== DOCUMENT SEGMENT

The last time I can remember the Twins making a "win now" move was prior to the 2011 season, when they re-signed Carl Pavano and Jim Thome in an effort to recapture the magic that led to 94 wins and a playoff berth in the first season at Target Field.
You can argue that these weren't especially wise moves, but they were clearly aimed at a goal of short-term winning. Pavano, 35, was signed for two years and cost the Twins a potential draft pick. Thome, 40, was signed for one year.
Things obviously fell apart during that season, and in the years since, while the Twins have made a lot of moves -- some of them very good moves -- I don't think any could be described as aggressive "win-now" maneuvers.
Not until now.
Over the weekend, the Twins announced that they have signed Kendrys Morales for the remainder of the 2014 campaign, at a hefty prorated $12 million salary. That's a significant spend for a player whose sole purpose is to make this team better right now.
What prompted this uncharacteristic shift in approach? In part, it might be frustration. The Twins have been waiting, and waiting, and waiting for their top prospects to progress through the minors and help propel the big-league club forward, only to be met with a seemingly endless string of setbacks.
Miguel Sano's elbow, Byron Buxton's wrist, Eddie Rosario's suspension… they have all pushed the arrivals of potential difference-makers backward, leaving the team in perpetual limbo.
And then there are the outside factors in play. You've got a manager and GM who are -- at least to some extent -- on the hot seat after three straight 90-loss seasons. You've got a ballpark with dwindling attendance numbers. And you've got a club with tons of extra money on hand after falling well short of its spending limit during the offseason.
On top of all that, the Twins are in last place but only five games out of first, and closer than that to wild-card position. So as Terry Ryan aptly put it when discussing the Morales signing, "Why not us?"
To be clear, Morales is not a slam-dunk signing nor a perfect fit. He hasn't played since September of 2013, and in the two seasons since his devastating leg injury with the Angels he has been a good but not spectacular hitter. He also has limited defensive versatility, so working him into the lineup around young guys who need to be playing, like Josmil Pinto and Oswaldo Arcia, will be a challenge.
But the bottom line is that Morales is a massive upgrade over the guy he's replacing on the roster (Jason Kubel), and he's a bat that you can immediately slot into the middle of the lineup. This isn't a move that suddenly turns the Twins into a World Series contender, but it does significantly boost their chances of hanging around .500 and remaining relevant late into the season.
Even more importantly, though, it indicates that the Twins are finally back in a mindset where they're focused on winning baseball games now, not next year or the year after. For fans who have endured some brutal results in recent years, that is a tremendously encouraging development.

====
== DATASET

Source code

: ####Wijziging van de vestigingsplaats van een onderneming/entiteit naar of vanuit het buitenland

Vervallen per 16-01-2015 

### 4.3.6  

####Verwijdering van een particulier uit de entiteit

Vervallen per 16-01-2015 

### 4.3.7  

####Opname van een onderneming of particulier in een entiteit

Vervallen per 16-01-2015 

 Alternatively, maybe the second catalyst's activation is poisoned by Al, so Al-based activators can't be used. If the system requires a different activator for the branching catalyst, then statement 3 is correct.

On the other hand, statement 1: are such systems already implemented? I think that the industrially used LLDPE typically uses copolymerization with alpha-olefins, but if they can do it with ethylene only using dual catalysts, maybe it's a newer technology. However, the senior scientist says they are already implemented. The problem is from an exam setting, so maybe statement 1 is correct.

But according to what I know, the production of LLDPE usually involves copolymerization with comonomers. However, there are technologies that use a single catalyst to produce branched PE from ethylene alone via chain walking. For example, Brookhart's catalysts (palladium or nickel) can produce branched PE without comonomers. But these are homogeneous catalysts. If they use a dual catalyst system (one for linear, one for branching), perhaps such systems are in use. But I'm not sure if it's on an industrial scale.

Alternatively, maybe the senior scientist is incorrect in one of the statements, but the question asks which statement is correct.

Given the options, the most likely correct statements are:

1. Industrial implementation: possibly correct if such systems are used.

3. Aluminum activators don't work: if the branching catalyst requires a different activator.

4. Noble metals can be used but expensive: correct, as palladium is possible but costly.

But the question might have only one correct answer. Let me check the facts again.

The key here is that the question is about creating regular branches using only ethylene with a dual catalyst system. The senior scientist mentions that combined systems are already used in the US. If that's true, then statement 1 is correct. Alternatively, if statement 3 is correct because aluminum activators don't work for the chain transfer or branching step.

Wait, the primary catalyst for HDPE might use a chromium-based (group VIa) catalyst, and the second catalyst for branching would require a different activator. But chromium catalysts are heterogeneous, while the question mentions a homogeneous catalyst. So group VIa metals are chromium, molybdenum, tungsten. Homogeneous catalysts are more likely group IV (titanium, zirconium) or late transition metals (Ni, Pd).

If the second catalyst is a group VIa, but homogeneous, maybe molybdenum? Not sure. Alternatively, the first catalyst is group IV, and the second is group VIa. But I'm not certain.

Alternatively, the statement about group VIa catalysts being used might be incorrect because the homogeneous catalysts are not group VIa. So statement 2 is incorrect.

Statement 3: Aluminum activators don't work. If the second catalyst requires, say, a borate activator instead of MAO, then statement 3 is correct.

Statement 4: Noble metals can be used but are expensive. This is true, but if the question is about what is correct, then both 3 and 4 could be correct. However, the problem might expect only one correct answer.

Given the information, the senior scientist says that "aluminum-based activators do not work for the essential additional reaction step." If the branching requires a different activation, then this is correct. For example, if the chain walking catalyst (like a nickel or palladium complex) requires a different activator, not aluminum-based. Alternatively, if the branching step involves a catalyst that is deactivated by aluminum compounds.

====
== DATASET

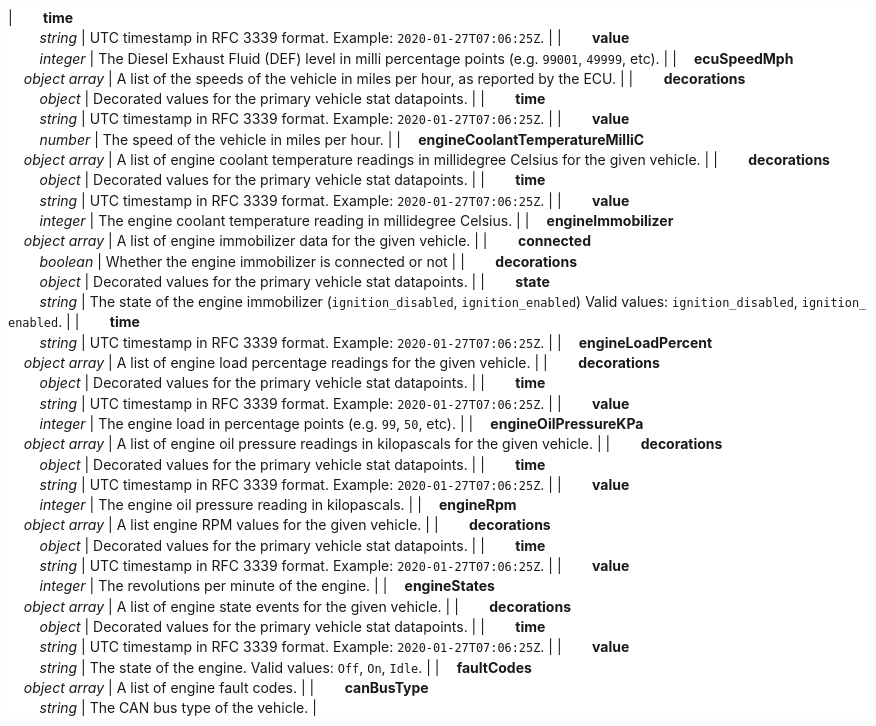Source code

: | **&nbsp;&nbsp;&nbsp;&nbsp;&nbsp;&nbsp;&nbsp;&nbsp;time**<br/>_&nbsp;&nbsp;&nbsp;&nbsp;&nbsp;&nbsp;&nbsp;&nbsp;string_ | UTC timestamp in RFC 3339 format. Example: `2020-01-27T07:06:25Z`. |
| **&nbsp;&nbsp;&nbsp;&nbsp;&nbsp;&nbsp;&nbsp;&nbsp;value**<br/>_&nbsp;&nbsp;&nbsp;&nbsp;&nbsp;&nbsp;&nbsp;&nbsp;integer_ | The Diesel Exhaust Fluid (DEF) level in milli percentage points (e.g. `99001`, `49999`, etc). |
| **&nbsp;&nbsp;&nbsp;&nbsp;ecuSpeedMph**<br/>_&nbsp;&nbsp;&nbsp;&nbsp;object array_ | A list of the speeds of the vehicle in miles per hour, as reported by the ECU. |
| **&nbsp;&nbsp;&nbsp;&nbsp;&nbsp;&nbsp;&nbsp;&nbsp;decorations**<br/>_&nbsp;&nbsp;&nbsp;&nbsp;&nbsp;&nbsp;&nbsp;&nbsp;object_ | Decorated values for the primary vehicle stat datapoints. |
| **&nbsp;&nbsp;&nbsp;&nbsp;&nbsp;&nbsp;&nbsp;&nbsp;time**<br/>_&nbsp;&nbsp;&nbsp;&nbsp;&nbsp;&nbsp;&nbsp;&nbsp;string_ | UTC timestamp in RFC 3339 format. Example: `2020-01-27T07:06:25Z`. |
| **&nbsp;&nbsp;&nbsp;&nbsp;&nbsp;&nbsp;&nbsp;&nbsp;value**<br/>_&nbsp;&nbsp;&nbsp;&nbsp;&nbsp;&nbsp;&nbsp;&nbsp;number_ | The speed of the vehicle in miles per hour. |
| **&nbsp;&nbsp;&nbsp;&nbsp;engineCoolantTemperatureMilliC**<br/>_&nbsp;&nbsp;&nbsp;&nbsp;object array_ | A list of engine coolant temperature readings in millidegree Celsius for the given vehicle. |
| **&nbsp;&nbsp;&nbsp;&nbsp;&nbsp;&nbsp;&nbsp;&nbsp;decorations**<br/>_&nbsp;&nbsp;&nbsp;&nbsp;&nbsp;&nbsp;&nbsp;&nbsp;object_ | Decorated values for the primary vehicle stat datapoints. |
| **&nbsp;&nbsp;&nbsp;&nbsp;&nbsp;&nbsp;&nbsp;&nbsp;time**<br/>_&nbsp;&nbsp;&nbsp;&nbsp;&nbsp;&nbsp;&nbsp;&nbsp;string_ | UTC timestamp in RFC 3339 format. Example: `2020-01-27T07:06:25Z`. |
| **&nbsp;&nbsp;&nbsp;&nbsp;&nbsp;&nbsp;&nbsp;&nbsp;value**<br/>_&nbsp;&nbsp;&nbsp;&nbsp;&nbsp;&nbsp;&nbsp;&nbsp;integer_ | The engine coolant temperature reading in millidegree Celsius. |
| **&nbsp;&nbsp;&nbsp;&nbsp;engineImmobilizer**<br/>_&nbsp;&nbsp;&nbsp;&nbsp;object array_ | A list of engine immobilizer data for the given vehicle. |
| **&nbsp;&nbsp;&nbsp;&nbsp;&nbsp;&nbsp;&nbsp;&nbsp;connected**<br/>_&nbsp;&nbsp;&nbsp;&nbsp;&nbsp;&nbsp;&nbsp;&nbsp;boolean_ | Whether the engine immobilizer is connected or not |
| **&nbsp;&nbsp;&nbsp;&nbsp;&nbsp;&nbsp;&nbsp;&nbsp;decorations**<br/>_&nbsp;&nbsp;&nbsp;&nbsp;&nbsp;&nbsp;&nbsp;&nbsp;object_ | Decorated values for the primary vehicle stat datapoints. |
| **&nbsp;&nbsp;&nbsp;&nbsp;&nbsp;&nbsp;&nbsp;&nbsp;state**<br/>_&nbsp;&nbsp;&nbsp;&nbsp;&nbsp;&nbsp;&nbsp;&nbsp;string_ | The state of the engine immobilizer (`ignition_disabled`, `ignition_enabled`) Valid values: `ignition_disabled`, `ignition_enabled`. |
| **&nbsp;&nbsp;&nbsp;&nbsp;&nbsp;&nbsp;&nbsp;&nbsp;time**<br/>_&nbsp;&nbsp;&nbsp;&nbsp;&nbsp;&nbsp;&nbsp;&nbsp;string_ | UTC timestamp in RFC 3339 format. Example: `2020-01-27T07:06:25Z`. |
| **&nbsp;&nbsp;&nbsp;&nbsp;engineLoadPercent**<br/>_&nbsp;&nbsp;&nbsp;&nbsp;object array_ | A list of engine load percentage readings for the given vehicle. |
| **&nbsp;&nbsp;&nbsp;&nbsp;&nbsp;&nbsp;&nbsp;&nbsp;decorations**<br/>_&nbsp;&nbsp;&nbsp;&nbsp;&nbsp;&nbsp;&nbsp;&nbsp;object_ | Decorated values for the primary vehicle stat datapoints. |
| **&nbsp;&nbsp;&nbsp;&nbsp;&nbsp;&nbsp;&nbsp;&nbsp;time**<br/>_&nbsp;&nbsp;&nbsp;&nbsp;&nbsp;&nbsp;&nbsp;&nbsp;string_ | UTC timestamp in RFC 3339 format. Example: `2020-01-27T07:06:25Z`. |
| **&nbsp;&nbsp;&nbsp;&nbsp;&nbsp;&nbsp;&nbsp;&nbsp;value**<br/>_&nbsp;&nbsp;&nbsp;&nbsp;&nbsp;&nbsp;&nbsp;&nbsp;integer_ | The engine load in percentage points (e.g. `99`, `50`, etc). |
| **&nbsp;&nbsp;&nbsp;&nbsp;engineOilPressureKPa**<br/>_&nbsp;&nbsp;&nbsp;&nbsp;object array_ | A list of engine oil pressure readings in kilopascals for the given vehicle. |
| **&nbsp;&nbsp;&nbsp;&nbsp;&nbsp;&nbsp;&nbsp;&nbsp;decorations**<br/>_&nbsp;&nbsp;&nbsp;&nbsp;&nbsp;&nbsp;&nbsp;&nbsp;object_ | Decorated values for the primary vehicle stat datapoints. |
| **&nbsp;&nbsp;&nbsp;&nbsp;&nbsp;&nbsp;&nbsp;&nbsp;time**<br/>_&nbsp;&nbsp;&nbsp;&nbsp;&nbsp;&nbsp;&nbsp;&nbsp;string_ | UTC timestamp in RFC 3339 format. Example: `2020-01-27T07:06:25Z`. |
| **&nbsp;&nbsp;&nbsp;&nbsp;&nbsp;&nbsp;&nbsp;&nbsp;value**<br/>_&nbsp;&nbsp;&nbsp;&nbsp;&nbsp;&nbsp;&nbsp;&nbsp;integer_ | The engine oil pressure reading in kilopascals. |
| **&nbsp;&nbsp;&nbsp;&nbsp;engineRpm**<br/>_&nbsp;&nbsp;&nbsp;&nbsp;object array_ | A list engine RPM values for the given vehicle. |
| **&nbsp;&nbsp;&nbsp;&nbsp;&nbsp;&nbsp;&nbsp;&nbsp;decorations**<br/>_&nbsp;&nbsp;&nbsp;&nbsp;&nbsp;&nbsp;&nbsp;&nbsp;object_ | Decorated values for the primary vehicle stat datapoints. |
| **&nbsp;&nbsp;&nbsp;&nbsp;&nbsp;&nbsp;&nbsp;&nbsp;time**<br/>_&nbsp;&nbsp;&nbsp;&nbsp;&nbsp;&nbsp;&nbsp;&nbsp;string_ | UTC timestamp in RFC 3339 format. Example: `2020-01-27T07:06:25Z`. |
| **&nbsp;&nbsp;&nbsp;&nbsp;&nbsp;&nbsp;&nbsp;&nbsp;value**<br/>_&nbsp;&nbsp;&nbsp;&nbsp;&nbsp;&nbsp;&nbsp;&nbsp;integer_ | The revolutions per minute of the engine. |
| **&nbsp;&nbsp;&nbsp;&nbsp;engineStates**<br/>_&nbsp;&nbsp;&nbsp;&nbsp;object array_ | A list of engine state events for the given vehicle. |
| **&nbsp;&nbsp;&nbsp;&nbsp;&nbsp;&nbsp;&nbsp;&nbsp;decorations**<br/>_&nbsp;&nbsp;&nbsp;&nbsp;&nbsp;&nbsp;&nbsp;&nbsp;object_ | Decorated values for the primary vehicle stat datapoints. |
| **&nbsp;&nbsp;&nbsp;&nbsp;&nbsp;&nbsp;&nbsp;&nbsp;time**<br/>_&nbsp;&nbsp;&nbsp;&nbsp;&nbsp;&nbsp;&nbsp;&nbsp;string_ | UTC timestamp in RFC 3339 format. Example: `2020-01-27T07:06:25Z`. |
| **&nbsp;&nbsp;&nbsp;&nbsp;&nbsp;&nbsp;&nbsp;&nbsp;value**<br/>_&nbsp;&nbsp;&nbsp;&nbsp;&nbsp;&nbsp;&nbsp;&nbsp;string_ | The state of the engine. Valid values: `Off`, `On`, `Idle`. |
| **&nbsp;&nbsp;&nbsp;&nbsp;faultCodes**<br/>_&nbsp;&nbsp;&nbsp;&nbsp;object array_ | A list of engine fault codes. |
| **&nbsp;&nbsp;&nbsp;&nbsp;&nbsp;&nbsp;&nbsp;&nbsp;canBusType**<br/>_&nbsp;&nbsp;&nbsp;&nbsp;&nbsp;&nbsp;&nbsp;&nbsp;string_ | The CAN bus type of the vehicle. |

====

§ BRIEF 1:
In the piece about the Twins signing Kendrys Morales, what salary did the team agree to pay him for the rest of the 2014 season?
§ BRIEF 2:
In the records, copy out only the lines starting with the line that contains "Wait, the primary" and going on through the line that contains "Statement 3: Aluminum". Put "Then again" wherever "Alternatively" appears and keep everything else the same.

§ RESPONSE BOX 1:
A prorated $12 million.

§ RESPONSE BOX 2:
Wait, the primary catalyst for HDPE might use a chromium-based (group VIa) catalyst, and the second catalyst for branching would require a different activator. But chromium catalysts are heterogeneous, while the question mentions a homogeneous catalyst. So group VIa metals are chromium, molybdenum, tungsten. Homogeneous catalysts are more likely group IV (titanium, zirconium) or late transition metals (Ni, Pd).

If the second catalyst is a group VIa, but homogeneous, maybe molybdenum? Not sure. Then again, the first catalyst is group IV, and the second is group VIa. But I'm not certain.

Then again, the statement about group VIa catalysts being used might be incorrect because the homogeneous catalysts are not group VIa. So statement 2 is incorrect.

Statement 3: Aluminum activators don't work. If the second catalyst requires, say, a borate activator instead of MAO, then statement 3 is correct.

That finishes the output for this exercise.